In an action at law based upon contract, the party seeking recovery has the burden of proving by the fair preponderance of evidence the amount of his damages. See Jones Destruction, Inc. v. Upjohn, 161 Conn. 191, 199, 286 A.2d 308; Dorne v. Williams, 140 Conn. 193, 201, 98 A.2d 796. The court must have evidence by which it can calculate the damages, which is not merely subjective or speculative, but which allows for some objective ascertainment of the amount. Cf. Hedderman v. Robert Ball of Waterbury, Inc., 145 Conn. 410, 414, 144 A.2d 60; but cf. United Aircraft Corporation v. International Assn. of Machinists, 161 Conn. 79, 104, 285 A.2d 330 , cert. denied, 404 U.S. 1016, 92 S.Ct. 675, 30 L.Ed.2d 663.
Had the defendant sought recovery in quantum meruit, the court, on the basis of the evidence before it, would have been free to apply an evaluation of the reasonable amount of damages. Bianco v. Floatex, Inc., 145 Conn. 523, 525, 144 A.2d 310; Freda v. Smith, 142 Conn. 126, 136, 111 A.2d 679. The defendant, however, failed to comply with 89 of the Practice Book which states that "[a] party seeking equitable relief shall specifically demand it as such, unless the nature of the demand itself indicates that the relief sought is equitable relief." The defendant, in his pleadings, in his brief, in his appendix, and at trial, failed to allege or even to submit any testimony as to what constituted a reasonable bonus, leaving the trial court without basis by which to accord him relief. See Buol Machine Co. v. Buckens, 146 Conn. 639, 643, 153 A.2d 826.

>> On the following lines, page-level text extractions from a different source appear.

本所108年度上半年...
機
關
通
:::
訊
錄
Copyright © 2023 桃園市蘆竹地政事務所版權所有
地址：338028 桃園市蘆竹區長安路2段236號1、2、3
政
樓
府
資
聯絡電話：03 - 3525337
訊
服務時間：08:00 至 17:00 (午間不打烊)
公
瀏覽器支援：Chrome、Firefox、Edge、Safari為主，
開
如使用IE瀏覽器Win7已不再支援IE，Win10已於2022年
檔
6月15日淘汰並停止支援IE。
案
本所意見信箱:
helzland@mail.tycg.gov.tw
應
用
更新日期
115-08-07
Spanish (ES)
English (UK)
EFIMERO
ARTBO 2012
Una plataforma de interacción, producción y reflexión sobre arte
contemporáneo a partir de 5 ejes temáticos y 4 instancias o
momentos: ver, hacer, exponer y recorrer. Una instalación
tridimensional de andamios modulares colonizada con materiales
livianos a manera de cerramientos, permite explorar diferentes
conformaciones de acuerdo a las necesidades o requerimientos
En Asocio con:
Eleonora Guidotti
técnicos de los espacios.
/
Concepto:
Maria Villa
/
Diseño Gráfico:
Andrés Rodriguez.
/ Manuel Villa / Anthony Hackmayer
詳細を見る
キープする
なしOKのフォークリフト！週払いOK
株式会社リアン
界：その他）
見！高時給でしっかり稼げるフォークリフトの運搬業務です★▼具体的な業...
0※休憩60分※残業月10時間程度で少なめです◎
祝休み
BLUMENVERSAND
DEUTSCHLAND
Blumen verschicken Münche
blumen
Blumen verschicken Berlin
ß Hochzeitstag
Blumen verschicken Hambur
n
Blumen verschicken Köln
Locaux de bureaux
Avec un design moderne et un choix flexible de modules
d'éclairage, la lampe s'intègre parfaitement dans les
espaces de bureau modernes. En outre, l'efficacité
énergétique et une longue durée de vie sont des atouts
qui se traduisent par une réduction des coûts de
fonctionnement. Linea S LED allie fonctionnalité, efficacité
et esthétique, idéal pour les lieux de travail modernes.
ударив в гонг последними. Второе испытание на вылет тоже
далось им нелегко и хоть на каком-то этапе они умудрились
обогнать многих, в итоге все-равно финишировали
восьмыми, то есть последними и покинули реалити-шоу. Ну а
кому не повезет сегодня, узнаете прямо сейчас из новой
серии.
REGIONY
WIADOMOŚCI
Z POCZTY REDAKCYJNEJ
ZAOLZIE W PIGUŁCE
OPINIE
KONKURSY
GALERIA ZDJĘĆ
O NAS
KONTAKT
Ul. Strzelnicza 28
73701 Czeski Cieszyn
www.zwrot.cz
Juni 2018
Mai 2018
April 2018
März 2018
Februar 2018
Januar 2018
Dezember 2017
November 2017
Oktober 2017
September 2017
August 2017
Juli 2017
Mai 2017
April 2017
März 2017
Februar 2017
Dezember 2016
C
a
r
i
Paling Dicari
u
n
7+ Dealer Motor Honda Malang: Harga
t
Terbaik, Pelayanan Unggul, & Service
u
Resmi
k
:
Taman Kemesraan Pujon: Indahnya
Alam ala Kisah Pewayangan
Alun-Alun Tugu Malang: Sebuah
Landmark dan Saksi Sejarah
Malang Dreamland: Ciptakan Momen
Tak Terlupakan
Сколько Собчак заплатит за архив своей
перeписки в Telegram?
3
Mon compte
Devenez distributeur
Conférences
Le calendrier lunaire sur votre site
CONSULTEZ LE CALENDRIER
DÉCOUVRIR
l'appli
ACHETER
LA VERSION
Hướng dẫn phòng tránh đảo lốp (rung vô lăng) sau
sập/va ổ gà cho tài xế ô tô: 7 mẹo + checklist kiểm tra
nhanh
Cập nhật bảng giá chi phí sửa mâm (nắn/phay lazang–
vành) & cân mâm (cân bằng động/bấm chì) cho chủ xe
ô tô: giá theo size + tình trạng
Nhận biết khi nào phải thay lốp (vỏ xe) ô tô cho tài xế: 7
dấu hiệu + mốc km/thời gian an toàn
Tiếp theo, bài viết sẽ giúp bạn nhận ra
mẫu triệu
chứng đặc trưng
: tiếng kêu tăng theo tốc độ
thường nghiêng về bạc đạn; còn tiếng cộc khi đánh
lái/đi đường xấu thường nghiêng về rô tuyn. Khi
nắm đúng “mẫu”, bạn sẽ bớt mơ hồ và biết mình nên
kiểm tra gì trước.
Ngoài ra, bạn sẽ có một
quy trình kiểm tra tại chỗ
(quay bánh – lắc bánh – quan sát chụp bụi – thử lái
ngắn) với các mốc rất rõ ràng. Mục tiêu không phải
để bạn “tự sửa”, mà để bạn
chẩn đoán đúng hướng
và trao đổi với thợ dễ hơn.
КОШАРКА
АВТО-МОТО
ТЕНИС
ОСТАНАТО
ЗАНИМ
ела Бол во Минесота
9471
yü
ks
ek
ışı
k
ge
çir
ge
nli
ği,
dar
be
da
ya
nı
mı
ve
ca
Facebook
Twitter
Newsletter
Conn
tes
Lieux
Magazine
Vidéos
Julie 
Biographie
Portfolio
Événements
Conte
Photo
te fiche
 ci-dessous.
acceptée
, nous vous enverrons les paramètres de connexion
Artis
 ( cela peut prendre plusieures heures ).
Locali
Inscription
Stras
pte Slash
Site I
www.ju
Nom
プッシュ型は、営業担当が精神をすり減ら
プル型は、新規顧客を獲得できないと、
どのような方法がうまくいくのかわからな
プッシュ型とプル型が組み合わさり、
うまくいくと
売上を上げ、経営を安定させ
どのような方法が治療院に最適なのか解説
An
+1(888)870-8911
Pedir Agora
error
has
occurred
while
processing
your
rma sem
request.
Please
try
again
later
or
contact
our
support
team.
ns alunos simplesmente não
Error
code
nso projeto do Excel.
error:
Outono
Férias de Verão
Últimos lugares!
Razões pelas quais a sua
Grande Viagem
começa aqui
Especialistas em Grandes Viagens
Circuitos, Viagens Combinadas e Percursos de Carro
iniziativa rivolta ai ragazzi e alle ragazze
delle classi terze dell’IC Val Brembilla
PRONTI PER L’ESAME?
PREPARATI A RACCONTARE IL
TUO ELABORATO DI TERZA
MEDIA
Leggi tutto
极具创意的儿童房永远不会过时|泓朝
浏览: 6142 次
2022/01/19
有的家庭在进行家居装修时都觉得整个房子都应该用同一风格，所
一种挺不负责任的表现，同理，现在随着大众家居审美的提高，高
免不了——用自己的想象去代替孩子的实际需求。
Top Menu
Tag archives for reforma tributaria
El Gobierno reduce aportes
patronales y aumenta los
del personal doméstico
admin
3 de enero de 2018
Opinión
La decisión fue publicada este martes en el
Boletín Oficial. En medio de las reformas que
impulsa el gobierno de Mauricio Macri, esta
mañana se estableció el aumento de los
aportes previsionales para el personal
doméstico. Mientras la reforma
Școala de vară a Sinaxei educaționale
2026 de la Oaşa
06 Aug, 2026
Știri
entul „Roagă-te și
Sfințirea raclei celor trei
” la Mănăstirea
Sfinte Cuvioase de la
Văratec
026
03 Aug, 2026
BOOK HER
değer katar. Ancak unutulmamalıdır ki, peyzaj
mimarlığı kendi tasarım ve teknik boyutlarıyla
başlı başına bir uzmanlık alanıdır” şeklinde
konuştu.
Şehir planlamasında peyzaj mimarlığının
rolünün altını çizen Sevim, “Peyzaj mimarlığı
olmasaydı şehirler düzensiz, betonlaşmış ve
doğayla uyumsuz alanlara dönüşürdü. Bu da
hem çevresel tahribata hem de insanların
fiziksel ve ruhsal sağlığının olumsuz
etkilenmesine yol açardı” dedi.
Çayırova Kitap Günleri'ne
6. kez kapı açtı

The subordinate facts as found by the court fail to support its conclusion that the defendant is entitled, reasonably and equitably, to receive additional compensation for his services in the form of a bonus, above the $1000 bonus previously paid by the plaintiff to him.
The court concluded that the defendant was entitled to recover of the plaintiff the sum of $120 in special bonuses on the sale of twelve tractors. Under its finding of the subordinate facts, the court found that under the terms of the plaintiff's "spif" programs, it is the responsibility of each salesman to submit evidence of the sales eligible for the "spifs" separately from his regular order. Then the court found that the defendant sold twelve of the units and has not been paid a special bonus of $120. Since the court's conclusions are tested by the finding, the conclusion must stand, since it is logically and legally consistent with the fact of the sale as found by the court. While the plaintiff argues that there is no finding that the defendant ever submitted the evidence of the eligible sales, this is implicit in the court's finding that the twelve units were sold by the defendant.